┌─ RECORDS FOR PROCESSING
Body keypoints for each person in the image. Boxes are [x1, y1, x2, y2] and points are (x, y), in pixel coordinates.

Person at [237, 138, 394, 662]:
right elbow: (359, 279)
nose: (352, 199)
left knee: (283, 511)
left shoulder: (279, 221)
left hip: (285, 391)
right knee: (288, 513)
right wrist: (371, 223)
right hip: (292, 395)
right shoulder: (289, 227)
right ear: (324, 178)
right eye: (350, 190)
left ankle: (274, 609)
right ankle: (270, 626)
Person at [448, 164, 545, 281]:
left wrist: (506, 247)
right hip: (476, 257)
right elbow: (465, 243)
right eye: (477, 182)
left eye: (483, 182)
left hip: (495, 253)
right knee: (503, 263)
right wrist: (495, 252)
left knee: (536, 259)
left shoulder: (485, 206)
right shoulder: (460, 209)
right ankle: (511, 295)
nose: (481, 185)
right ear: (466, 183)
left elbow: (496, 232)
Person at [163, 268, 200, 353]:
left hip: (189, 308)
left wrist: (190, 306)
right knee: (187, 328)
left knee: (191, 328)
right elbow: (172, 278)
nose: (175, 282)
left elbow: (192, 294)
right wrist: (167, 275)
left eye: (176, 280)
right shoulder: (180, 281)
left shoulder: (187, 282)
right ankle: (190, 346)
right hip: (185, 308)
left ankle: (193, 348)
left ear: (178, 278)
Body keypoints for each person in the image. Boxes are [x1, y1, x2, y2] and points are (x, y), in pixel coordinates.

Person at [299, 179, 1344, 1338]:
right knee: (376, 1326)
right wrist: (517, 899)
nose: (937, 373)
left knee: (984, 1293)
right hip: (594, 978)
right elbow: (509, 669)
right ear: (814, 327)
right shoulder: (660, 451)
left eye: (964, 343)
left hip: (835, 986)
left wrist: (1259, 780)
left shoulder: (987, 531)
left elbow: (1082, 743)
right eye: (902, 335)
└─
| TASK BRIEF |
Your reply should consist only of the lines from the one containing "right elbow: (509, 669)" through the last line of the records, each reproduced exactly.

| ANSWER TO THIS EXERCISE |
right elbow: (509, 669)
right ear: (814, 327)
right shoulder: (660, 451)
left eye: (964, 343)
left hip: (835, 986)
left wrist: (1259, 780)
left shoulder: (987, 531)
left elbow: (1082, 743)
right eye: (902, 335)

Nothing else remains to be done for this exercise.